- **Items from a data source**:
+++++

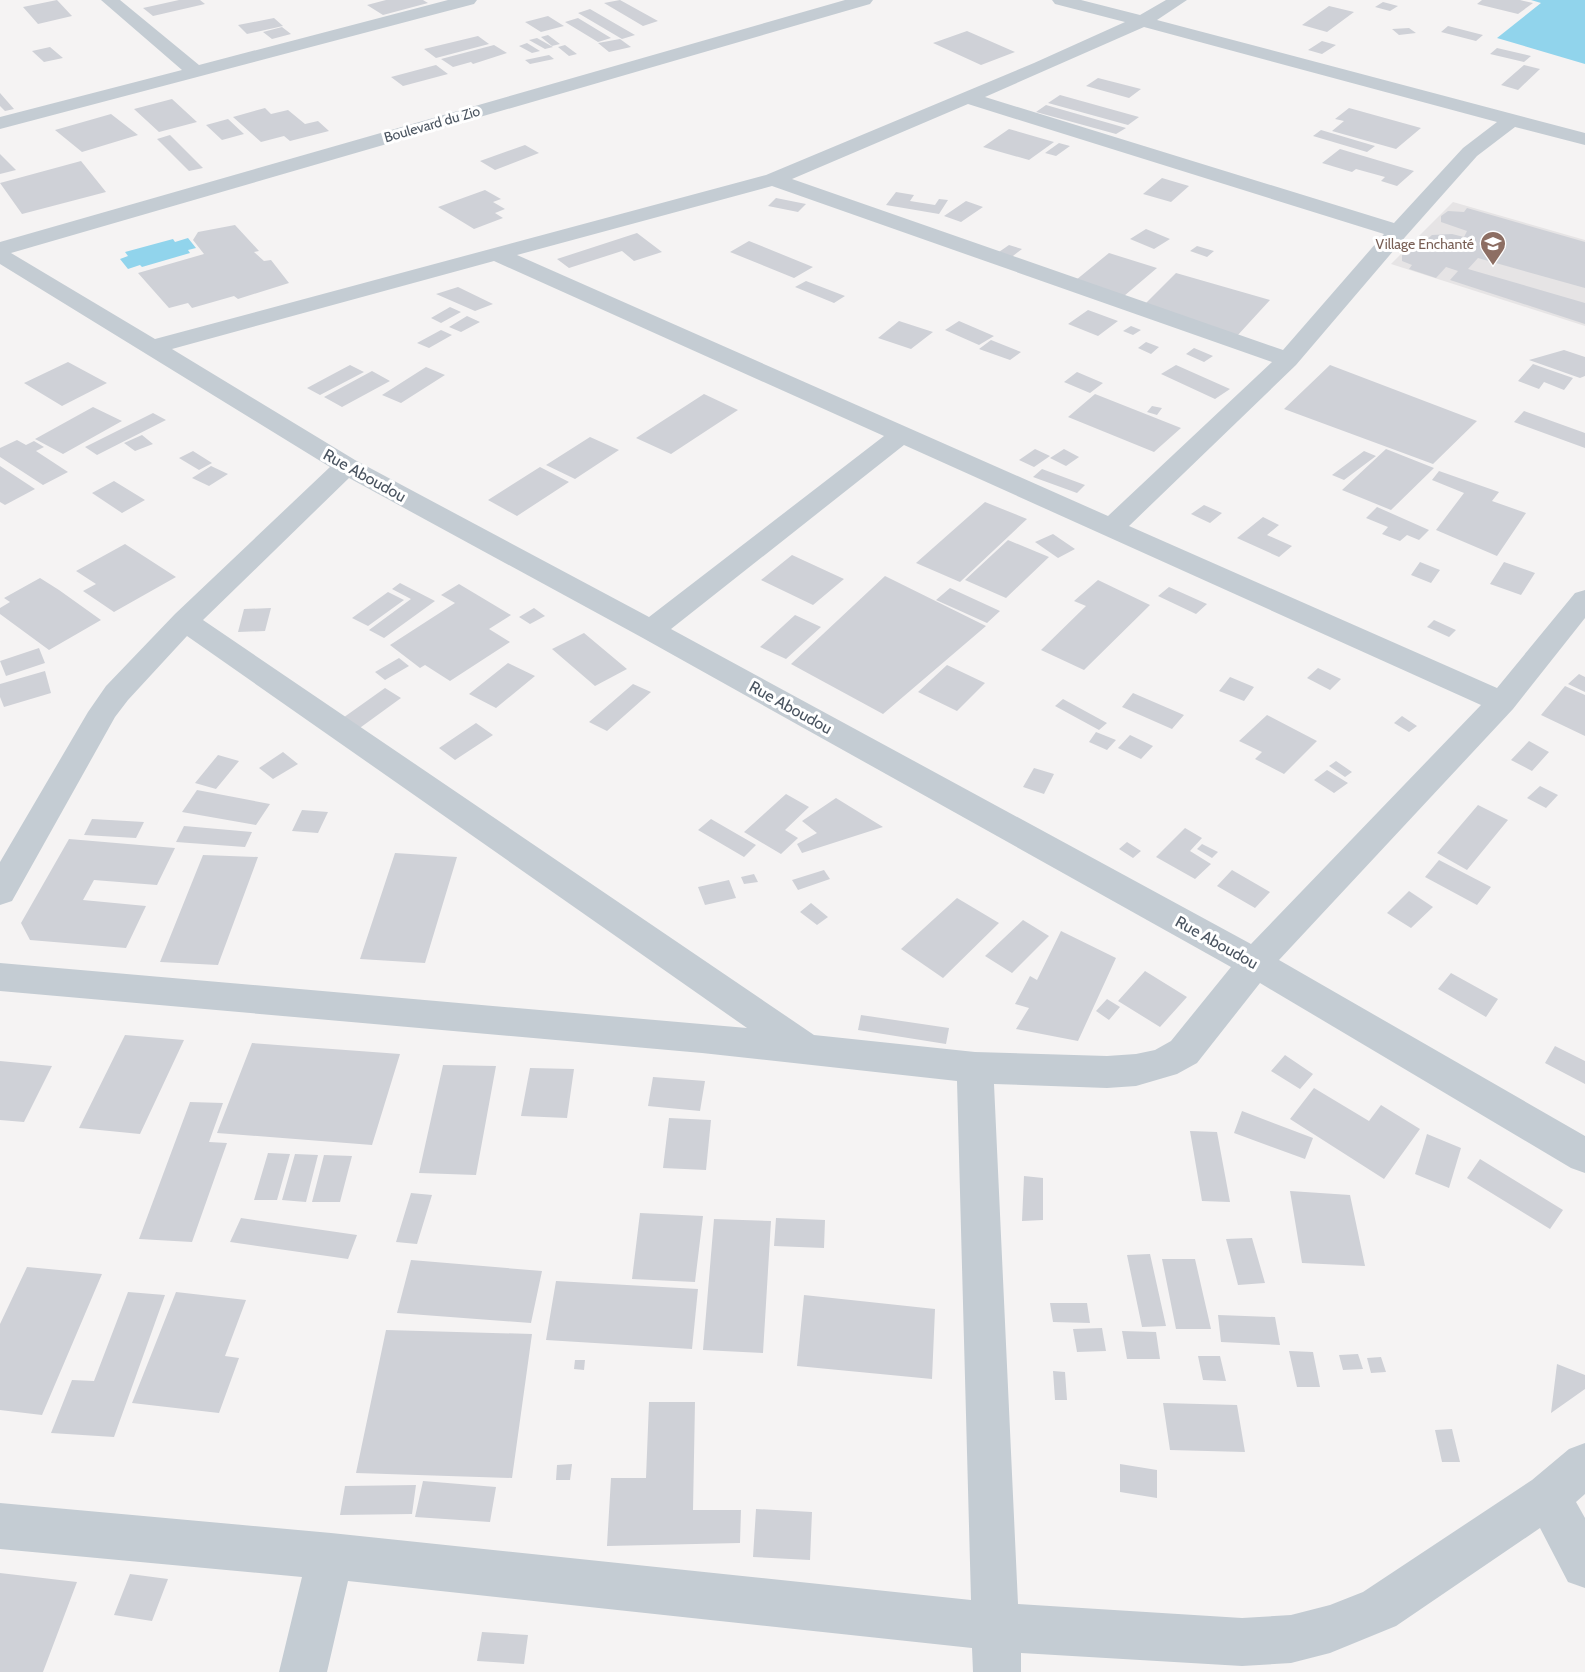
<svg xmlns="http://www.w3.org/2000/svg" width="1585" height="1672" viewBox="0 0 1585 1672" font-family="Cabin,sans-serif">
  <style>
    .education { fill: #e6e4e5 }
    .water { fill: #91d4ec }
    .building { fill: #cfd1d7 }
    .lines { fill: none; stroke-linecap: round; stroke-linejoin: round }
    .minor { fill: #c4ccd3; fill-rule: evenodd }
    .labels { text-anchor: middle; stroke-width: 6; stroke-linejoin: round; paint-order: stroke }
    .far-street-label { font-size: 14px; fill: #4a5460; stroke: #fff }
    .far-education-label { font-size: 14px; fill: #785e54; stroke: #fff; text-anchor: end }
    .street-label { font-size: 16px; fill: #4a5460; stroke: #fff }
  </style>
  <rect width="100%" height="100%" fill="#f5f3f3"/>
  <path class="education" d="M1453 202 1585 240V326L1391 264Z"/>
  <path class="water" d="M1531 0H1585V64L1497 38 1541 3Z
    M188 238 196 248 188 250 190 253 142 267 140 265 128 269 120 259 128 256 125 252 173 239 175 242Z"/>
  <path class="building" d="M57 0 72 16 38 24 23 7Z
    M179 0H200L205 4 153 16 143 8Z
    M386 0H423L428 3 383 15 367 5Z
    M620 0 658 21 643 26 604 3Z
    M1482 0H1520L1533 3 1518 14 1477 4Z
    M1383 2 1398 6 1390 11 1375 7Z
    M1329 6 1354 12 1327 32 1302 25Z
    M590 9 635 35 622 39 578 13Z
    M548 16 564 26 541 32 525 22Z
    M274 18 283 26 247 34 238 25Z
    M578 18 611 38 598 42 565 22Z
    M1448 26 1483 35 1476 41 1441 32Z
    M282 27 291 34 272 39 263 32Z
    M1409 28 1416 33 1399 35 1392 29Z
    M967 31 1015 52 981 65 933 43Z
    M548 35 560 44 552 46 541 37Z
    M478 36 489 44 436 58 424 49Z
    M537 38 553 47 545 49 529 40Z
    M620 39 631 47 609 52 598 43Z
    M1322 41 1336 45 1322 54 1308 50Z
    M527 43 540 51 532 53 519 46Z
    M494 45 507 53 473 64 471 62 453 67 441 59Z
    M565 45 577 54 569 56 558 47Z
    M50 47 63 58 44 62 32 51Z
    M1497 48 1531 56 1524 62 1490 54Z
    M549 55 554 59 530 64 525 60Z
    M436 65 448 74 403 86 391 77Z
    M1524 65 1540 69 1518 90 1501 85Z
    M1098 78 1141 89 1129 98 1086 86Z
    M0 93 14 109 5 111 0 106Z
    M1060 95 1139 117 1128 125 1048 103Z
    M172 99 197 122 159 132 134 109Z
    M1046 105 1126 128 1116 134 1036 112Z
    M265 108 271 114 288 110 305 124 318 121 329 131 290 141 284 136 261 142 233 117Z
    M1349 108 1421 128 1396 149 1332 131 1344 121 1335 119Z
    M111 114 138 135 82 152 55 130Z
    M228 119 244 134 222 140 206 125Z
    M1009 129 1054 142 1029 160 983 147Z
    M1321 130 1375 146 1367 152 1313 136Z
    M170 135 203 168 189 171 157 139Z
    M1059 143 1070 146 1056 156 1045 153Z
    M525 145 539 153 495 170 480 161Z
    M1340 149 1414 171 1397 186 1381 181 1385 177 1356 169 1352 172 1322 163Z
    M0 154 16 170 0 174Z
    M81 161 106 192 22 214 0 183Z
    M1162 178 1189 186 1171 202 1143 194Z
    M485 190 501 199 493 202 505 209 495 213 503 218 474 229 438 207Z
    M896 192 914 195 910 201 935 205 939 199 948 200 939 214 886 205Z
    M776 198 806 204 798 212 768 206Z
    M966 201 983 207 961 222 944 216Z
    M1467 208 1585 242V288L1478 258 1468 269 1585 303V324L1450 280 1458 271 1446 267 1436 278 1409 269 1412 265 1402 261V255L1410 249 1435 250 1437 245 1424 242 1432 235 1452 234 1464 237 1467 231 1441 222V216L1448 211 1464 212Z
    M235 225 259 251 254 252 264 261 271 260 289 283 238 299 234 296 192 308 188 303 169 308 138 273 204 254 193 240 198 232Z
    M1146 229 1170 239 1154 249 1130 239Z
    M637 233 662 252 634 261 622 251 569 268 557 259Z
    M749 241 813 267 794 278 730 252Z
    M1009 245 1022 249 1009 259 996 254Z
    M1197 246 1214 251 1207 257 1190 251Z
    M1109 253 1157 268 1124 296 1076 280Z
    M1176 273 1270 300 1237 336 1142 307Z
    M806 281 845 296 834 303 795 287Z
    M458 287 493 304 475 311 436 294Z
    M450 307 461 312 441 323 431 318Z
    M1088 310 1118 321 1098 336 1068 324Z
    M467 316 480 322 461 332 449 327Z
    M899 321 933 332 911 349 878 338Z
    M959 321 994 336 979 345 945 330Z
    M1131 326 1141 330 1133 335 1123 331Z
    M441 330 452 335 429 348 417 343Z
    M991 340 1021 352 1010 360 979 349Z
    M1146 342 1159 347 1151 354 1138 348Z
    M1194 348 1213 356 1204 362 1186 354Z
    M1564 350 1585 357V376L1580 378 1529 360Z
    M68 362 107 383 62 406 24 383Z
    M1533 364 1573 378 1564 390 1544 382 1539 389 1518 381Z
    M350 365 364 372 320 395 307 388Z
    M1176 365 1230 389 1215 399 1161 374Z
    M1330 365 1477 421 1433 464 1284 409Z
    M426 367 445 375 401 403 382 395Z
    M372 371 390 381 342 407 324 397Z
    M1077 372 1103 383 1090 393 1064 382Z
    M704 394 738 410 671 454 636 438Z
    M1095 394 1181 428 1154 452 1068 417Z
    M1152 406 1162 408 1157 415 1147 412Z
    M93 407 122 421 63 454 35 439Z
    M1524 411 1585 433V448L1514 422Z
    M153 413 166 420 97 455 85 447Z
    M142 435 153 444 135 451 124 443Z
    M590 437 619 450 575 479 546 465Z
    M17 440 26 445 34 441 44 447 36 451 68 472 43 485 0 457V448Z
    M1035 449 1050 456 1034 467 1019 460Z
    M1064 449 1079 457 1066 466 1050 458Z
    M1386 449 1434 468 1391 510 1342 490Z
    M193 451 212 463 199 470 179 458Z
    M1364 451 1376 456 1344 480 1332 475Z
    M0 466 35 489 5 505 0 502Z
    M211 466 228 474 209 486 192 478Z
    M540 467 569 482 517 516 488 500Z
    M1042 469 1085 485 1077 493 1033 477Z
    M1439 471 1499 492 1492 501 1526 513 1497 556 1436 530 1464 493 1432 480Z
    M114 481 145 500 122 513 92 493Z
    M985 502 1027 519 960 582 916 563Z
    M1204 505 1222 513 1210 523 1191 514Z
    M1377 507 1429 530 1419 540 1407 535 1400 541 1382 534 1388 527 1366 518Z
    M1263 517 1279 525 1267 535 1292 546 1279 557 1237 538Z
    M1053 534 1075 549 1058 558 1035 542Z
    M1008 540 1049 557 1006 598 965 580Z
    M125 544 176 577 114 612 83 591 96 584 76 571Z
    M792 555 844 579 813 605 761 580Z
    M1420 562 1440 570 1431 583 1411 575Z
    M1504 562 1535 573 1521 595 1490 584Z
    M885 576 986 626 883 714 791 664Z
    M40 578 59 590 101 620 49 650 0 614V608L10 602 4 598Z
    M1098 580 1150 605 1084 670 1041 650 1086 606 1074 601Z
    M400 583 435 601 384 638 369 630 411 599 392 589Z
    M459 584 511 615 489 629 510 642 450 681 425 665 420 668 390 645 455 603 441 595Z
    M1169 587 1207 604 1196 614 1158 596Z
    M950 588 1000 611 987 623 936 600Z
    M388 592 404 600 368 626 352 618Z
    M271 608 265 631 238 632 244 609Z
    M534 608 545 616 530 624 519 617Z
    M795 615 821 627 786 659 760 647Z
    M1434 620 1456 630 1449 637 1427 627Z
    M584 633 627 669 595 686 552 649Z
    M39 648 45 663 6 676 0 661Z
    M399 658 409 666 385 680 375 672Z
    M508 663 535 676 496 708 469 694Z
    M947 665 985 683 957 711 918 692Z
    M1318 668 1341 679 1330 690 1307 678Z
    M45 671 51 693 4 707 0 697V684Z
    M1579 674 1585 677V692L1568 684Z
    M1230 677 1254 687 1244 701 1219 691Z
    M633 684 651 692 607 731 589 722Z
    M1565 686 1585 695V736L1541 715Z
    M385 688 401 698 357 730 340 720Z
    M1133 693 1184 715 1172 729 1122 707Z
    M1063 699 1107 723 1099 730 1055 706Z
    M1267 715 1317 741 1284 774 1255 759 1262 752 1239 741Z
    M1402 716 1417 726 1409 732 1394 723Z
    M476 723 493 735 455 760 439 748Z
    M1096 732 1116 740 1107 750 1089 742Z
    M1130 735 1153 746 1141 759 1118 748Z
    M1529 741 1549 752 1532 771 1511 760Z
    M283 752 298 764 273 779 259 768Z
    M218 755 239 761 216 789 195 783Z
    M1336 761 1352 772 1345 777 1329 766Z
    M1034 768 1054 774 1044 794 1023 787Z
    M1327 770 1348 783 1334 793 1314 780Z
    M1540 786 1558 795 1546 808 1527 798Z
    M197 790 270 804 256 825 182 812Z
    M786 794 809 807 785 830 798 838 781 854 744 832Z
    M836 798 883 827 802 853 797 844 817 833 802 821Z
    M1478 805 1508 820 1467 870 1437 853Z
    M302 810 328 812 318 833 292 831Z
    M92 819 144 822 136 838 84 835Z
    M711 819 756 845 744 857 698 830Z
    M184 826 252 832 245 847 176 842Z
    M1185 828 1202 838 1190 851 1211 864 1195 879 1156 857Z
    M69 839 175 848 157 885 94 880 83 900 146 906 126 948 30 940 21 923Z
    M1127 842 1141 851 1133 858 1119 849Z
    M1202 844 1218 852 1212 858 1197 849Z
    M395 853 457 857 425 963 360 959Z
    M203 855 258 857 218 965 160 962Z
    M1439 860 1491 887 1477 905 1425 877Z
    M824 870 830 879 798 890 792 880Z
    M1232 870 1270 892 1255 908 1217 886Z
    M754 874 758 882 744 884 741 877Z
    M729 880 736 898 705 905 698 887Z
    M1409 891 1433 907 1411 928 1387 913Z
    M957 898 999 923 943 978 901 949Z
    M811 903 828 917 817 925 800 912Z
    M1023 920 1049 936 1012 973 985 956Z
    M1061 931 1116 958 1078 1041 1016 1029 1029 1008 1015 1004 1030 976 1037 980Z
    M1145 971 1187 997 1160 1027 1118 1001Z
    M1451 973 1498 999 1486 1017 1438 989Z
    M1107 999 1120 1007 1109 1020 1096 1011Z
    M861 1015 949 1028 946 1044 858 1030Z
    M125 1035 184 1040 140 1134 79 1128Z
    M252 1043 400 1054 372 1145 217 1133Z
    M1555 1046 1585 1061V1084L1545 1063Z
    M1285 1055 1313 1074 1300 1089 1271 1071Z
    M0 1061 52 1066 24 1122 0 1120Z
    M443 1065 496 1066 476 1175 419 1173Z
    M530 1068 574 1069 567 1118 521 1116Z
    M653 1077 705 1081 700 1111 648 1106Z
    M1314 1088 1369 1121 1381 1105 1420 1129 1384 1179 1290 1119Z
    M190 1102 223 1103 209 1142 227 1143 192 1242 139 1239Z
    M1242 1111 1313 1138 1305 1159 1234 1133Z
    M669 1118 711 1120 706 1170 663 1168Z
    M1190 1131 1217 1132 1230 1202 1202 1201Z
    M1427 1134 1461 1148 1449 1188 1415 1174Z
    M268 1153 290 1154 277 1200H254Z
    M295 1154 318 1155 306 1202 282 1200Z
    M324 1155 352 1156 340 1202H312Z
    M1480 1159 1563 1210 1550 1229 1467 1178Z
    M1024 1176 1043 1178V1220L1022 1221Z
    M1290 1191 1350 1195 1365 1266 1302 1263Z
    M411 1193 432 1195 417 1244 396 1242Z
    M640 1213 703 1216 695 1282 632 1279Z
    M241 1218 357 1235 348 1259 230 1242Z
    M776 1218 825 1220 824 1248 774 1246Z
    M714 1219 771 1221 763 1353 703 1350Z
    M1252 1238 1265 1283 1238 1285 1226 1239Z
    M1150 1254 1166 1326 1142 1327 1127 1255Z
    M1162 1259H1195L1211 1329H1176Z
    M411 1260 542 1271 531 1323 397 1313Z
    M27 1267 102 1274 42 1415 0 1410V1324Z
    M556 1281 698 1289 692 1349 546 1340Z
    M128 1292 165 1295 114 1437 51 1433 72 1380 94 1381Z
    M176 1292 246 1300 225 1356 239 1358 219 1413 132 1403Z
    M804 1295 935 1309 932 1379 797 1366Z
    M1050 1303H1087L1090 1323 1053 1322Z
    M1218 1315 1275 1317 1280 1345 1221 1342Z
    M1102 1328 1106 1351 1077 1352 1073 1329Z
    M386 1330 532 1334 512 1478 356 1473Z
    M1122 1331 1156 1332 1160 1359H1127Z
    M1289 1351 1313 1352 1320 1387H1297Z
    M1358 1354 1363 1369 1343 1370 1339 1355Z
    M1198 1356H1220L1226 1381 1203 1380Z
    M1381 1357 1386 1372 1371 1373 1367 1358Z
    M575 1360H585L584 1370 574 1369Z
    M1557 1364 1585 1375V1389L1551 1413Z
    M1053 1371 1065 1372 1067 1400H1055Z
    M649 1402H695L693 1510H741L740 1543 607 1546 611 1478H646Z
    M1163 1403 1237 1405 1245 1452 1170 1450Z
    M1452 1429 1460 1462H1442L1435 1430Z
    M572 1464 570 1480H556L557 1465Z
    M1120 1464 1157 1470V1498L1120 1492Z
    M423 1481 496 1487 490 1522 415 1517Z
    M416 1485 412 1514 340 1515 345 1486Z
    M756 1509 812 1512 810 1560 753 1557Z
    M0 1573 77 1582 43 1672H0Z
    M130 1574 168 1579 152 1621 114 1615Z
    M482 1632 528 1635 524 1664 477 1661Z"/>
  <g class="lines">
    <path class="minor" d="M101 0H120L199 65 448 0H477L474 4 0 129V117L182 70Z
      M845 0H873L870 4 11 253 155 339 766 175 1034 63 1125 22 1055 4 1052 0H1081L1140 15 1166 0H1187L1157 20 1585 133V145L1515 127 1477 156 1406 236 1296 365 1129 526 1497 688 1575 593 1585 590V618L1513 709 1279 960 1585 1136V1173L1571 1168 1260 983 1197 1063 1177 1074 1136 1086 1107 1088 994 1084 1018 1604 1242 1618 1291 1615 1330 1605 1363 1592 1532 1480 1569 1449 1585 1443V1494L1576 1502 1585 1518V1588L1568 1582 1540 1528 1396 1626 1330 1653 1291 1663 1242 1666 1021 1653V1672H973L972 1648 348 1581 327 1672H279L302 1577 0 1549V1503L331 1533 971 1600 957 1081 702 1053 0 991V963L747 1028 187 636 128 700 115 717 12 901 0 905V862L88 712 106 686 175 614 330 467 0 264V242ZM1144 27 1497 122 1463 148 1394 223 985 97ZM968 104 1384 234 1283 350 792 179ZM772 186 1272 362 1108 516 517 255ZM494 261 884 436 649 617 355 460 172 349ZM904 445 1481 705 1251 944 671 629ZM349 478 641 637 1231 967 1171 1041 1155 1050 1136 1054 1107 1056 975 1052 814 1035 203 620Z"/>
  </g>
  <defs>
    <symbol id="school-pin" viewBox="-11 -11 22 30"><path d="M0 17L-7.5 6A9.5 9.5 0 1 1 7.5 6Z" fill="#8d6e63" stroke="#fff"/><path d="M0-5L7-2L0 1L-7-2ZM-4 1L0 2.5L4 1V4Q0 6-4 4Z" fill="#fff"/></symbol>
  </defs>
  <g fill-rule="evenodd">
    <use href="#school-pin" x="1478" y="229" width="30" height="40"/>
  </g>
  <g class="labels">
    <g class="far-street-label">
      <text transform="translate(432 124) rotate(-16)" y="5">Boulevard du Zio</text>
    </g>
    <g class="far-education-label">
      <text x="1474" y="249">Village Enchanté</text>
    </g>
    <g class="street-label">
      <text transform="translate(365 475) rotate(29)" y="6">Rue Aboudou</text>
      <text transform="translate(791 707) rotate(29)" y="6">Rue Aboudou</text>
      <text transform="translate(1217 942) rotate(29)" y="6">Rue Aboudou</text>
    </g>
  </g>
</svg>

+++++

- **WHAT YOU ARE ASKED TO DO**: Pick each line holding the word "lines" out of the data and copy it.

- **SOLUTION**:
    .lines { fill: none; stroke-linecap: round; stroke-linejoin: round }
  <g class="lines">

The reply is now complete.